We've built the foundations for preventive maintenance straight out of the box. So if the machine shows degradation, someone will get an alert. And they'll go and start preventive maintenance jobs - so that's all in the platform from the get-go.

Due to the comparatively slow adoption of multi-tenant manufacturing, there are big opportunities in this space. Yes, Sage Intacct will run into competitors. Plex, now owned by Rockwell Automation, plays in this space, as does Acumatica and Rootstock. Given the sheer volume of manufacturers that haven't moved to the cloud yet - not to mention the variation in requirements by sub-vertical - Sage Intacct clearly has an opportunity here.

As for that office of the CFO thing - I don't think Sage Intacct is abandoning their tight connections to CFOs and accounting organizations.

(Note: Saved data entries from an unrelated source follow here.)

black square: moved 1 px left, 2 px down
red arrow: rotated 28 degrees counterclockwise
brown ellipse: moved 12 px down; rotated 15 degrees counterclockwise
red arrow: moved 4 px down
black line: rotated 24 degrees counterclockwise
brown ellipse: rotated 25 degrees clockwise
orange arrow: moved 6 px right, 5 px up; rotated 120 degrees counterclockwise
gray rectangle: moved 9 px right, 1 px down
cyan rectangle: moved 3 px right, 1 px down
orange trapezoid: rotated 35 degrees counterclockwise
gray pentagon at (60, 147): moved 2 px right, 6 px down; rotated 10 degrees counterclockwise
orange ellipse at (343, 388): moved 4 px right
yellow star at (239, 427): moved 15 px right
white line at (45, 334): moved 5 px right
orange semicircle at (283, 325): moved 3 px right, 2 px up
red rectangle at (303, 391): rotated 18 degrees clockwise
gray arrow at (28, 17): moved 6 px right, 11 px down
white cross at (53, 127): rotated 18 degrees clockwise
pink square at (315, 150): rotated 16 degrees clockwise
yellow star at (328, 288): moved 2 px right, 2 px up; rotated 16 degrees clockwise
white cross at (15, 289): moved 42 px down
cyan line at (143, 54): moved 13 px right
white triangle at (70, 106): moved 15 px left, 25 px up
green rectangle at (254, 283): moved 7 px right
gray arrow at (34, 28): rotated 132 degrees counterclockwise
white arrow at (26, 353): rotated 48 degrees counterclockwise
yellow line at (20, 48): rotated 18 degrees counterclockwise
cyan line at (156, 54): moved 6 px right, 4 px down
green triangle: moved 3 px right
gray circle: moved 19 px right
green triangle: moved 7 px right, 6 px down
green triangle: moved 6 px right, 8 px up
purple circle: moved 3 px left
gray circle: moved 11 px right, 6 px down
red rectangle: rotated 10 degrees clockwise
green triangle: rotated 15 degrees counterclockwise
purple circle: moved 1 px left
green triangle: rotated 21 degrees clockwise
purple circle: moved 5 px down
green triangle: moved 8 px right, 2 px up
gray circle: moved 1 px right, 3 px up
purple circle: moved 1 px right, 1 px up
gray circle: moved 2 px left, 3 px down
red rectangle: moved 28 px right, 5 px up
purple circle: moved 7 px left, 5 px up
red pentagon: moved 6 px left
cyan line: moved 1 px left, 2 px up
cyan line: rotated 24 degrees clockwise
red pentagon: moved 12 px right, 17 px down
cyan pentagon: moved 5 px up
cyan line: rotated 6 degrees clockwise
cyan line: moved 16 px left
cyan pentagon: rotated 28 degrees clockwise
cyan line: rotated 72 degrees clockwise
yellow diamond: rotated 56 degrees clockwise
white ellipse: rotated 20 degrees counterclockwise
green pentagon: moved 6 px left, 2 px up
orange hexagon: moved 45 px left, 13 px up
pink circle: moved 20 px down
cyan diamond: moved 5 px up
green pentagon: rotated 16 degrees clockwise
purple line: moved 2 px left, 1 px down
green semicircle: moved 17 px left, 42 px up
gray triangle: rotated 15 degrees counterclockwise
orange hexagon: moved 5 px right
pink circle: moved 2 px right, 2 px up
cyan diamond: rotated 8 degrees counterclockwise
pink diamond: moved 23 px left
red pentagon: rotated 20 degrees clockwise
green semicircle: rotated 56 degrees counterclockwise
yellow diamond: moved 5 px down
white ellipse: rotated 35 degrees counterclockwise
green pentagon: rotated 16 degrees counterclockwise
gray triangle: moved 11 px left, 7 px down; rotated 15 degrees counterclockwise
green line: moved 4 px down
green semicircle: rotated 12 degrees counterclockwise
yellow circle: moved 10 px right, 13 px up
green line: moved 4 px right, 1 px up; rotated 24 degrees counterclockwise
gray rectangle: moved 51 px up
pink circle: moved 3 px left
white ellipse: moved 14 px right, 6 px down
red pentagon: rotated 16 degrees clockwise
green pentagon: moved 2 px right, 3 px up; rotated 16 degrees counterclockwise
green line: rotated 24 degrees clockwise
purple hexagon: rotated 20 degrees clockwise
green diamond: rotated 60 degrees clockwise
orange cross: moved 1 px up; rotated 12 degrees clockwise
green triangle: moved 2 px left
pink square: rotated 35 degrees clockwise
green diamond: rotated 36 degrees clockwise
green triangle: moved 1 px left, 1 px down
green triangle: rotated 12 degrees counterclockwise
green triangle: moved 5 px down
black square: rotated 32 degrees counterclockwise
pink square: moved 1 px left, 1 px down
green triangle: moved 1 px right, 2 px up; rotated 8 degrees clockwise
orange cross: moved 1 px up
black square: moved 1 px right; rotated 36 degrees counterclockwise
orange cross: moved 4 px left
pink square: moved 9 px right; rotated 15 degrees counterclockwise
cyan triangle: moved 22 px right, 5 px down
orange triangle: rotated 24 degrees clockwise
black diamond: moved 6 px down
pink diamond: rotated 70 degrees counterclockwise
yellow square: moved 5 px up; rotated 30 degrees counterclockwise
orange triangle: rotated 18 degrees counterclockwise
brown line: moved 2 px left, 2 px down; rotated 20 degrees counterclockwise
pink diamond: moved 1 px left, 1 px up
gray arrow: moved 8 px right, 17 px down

But as a savvy Sage Intacct partner said to me: is it a coincidence that Sage Intacct is expanding its verticals - at the same time that Sage wants to incent more of its older customers to move to cloud-native ERP?

Yes, you need strong financials to win those upgrades - but vertical requirements must also be satisfied. Last week, Sage CEO Steve Hare was quite direct with me about Sage's goals in this regard. They don't want to force customers' hands - but is it a coincidence to these this type of cloud-native industry functionality rolled out at this point in time? I don't think so.

Will customers embrace these moves - and how quickly? Those are the lingering questions. Another story to track in the new year.